▶ _YOUR INSTRUCTIONS_: Give back exactly the lines of the entries below from the line with "38: (532, 41, 12.43)" to the line with "41: (733, 340, 9.86)", inclusive, and only those.

Items from a dataset
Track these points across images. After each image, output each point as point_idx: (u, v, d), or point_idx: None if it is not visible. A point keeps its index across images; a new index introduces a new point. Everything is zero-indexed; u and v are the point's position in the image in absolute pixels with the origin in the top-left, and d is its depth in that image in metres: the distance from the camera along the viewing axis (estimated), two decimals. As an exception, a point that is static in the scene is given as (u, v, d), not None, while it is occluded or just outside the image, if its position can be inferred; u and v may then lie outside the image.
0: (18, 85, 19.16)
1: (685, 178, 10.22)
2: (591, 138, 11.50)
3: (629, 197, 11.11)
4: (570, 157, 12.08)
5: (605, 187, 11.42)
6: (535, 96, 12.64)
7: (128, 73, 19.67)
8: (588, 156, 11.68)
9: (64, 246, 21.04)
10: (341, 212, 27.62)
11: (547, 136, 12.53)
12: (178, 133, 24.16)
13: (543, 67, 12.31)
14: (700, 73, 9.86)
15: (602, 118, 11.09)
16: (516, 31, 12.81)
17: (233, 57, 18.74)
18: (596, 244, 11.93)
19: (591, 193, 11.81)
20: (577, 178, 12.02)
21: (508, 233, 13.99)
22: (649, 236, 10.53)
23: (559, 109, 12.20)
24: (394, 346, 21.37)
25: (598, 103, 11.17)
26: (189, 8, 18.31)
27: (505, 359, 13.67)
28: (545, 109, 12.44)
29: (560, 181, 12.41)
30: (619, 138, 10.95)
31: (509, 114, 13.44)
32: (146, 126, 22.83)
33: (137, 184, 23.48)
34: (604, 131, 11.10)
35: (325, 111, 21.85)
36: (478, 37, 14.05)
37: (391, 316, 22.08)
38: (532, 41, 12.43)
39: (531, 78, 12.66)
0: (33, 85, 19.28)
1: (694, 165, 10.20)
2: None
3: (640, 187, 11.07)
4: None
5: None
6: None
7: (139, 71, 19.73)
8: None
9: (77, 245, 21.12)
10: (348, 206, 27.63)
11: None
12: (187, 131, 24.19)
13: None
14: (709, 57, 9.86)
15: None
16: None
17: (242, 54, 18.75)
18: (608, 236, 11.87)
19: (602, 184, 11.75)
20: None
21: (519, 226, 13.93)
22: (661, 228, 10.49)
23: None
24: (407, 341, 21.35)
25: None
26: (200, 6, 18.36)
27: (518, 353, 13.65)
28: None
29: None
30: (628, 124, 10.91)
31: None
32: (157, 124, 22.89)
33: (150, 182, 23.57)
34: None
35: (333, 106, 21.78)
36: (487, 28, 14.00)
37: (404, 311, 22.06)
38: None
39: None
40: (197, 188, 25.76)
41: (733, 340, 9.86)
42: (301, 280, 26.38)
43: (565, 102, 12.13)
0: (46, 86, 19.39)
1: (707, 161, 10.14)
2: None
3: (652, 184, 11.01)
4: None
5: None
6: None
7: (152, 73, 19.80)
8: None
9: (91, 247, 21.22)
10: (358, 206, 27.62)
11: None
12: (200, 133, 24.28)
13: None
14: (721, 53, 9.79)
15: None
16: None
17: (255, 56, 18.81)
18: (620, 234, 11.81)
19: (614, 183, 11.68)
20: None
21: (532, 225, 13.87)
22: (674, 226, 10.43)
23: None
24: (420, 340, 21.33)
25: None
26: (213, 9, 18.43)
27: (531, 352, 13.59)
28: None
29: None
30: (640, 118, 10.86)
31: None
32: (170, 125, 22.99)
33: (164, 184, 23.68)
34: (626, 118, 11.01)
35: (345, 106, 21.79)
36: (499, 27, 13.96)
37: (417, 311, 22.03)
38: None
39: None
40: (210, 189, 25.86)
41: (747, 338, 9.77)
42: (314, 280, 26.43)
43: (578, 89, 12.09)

▶ _EXERCISE OUTPUT_:
38: (532, 41, 12.43)
39: (531, 78, 12.66)
0: (33, 85, 19.28)
1: (694, 165, 10.20)
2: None
3: (640, 187, 11.07)
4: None
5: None
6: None
7: (139, 71, 19.73)
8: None
9: (77, 245, 21.12)
10: (348, 206, 27.63)
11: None
12: (187, 131, 24.19)
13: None
14: (709, 57, 9.86)
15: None
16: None
17: (242, 54, 18.75)
18: (608, 236, 11.87)
19: (602, 184, 11.75)
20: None
21: (519, 226, 13.93)
22: (661, 228, 10.49)
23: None
24: (407, 341, 21.35)
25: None
26: (200, 6, 18.36)
27: (518, 353, 13.65)
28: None
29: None
30: (628, 124, 10.91)
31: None
32: (157, 124, 22.89)
33: (150, 182, 23.57)
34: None
35: (333, 106, 21.78)
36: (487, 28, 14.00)
37: (404, 311, 22.06)
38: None
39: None
40: (197, 188, 25.76)
41: (733, 340, 9.86)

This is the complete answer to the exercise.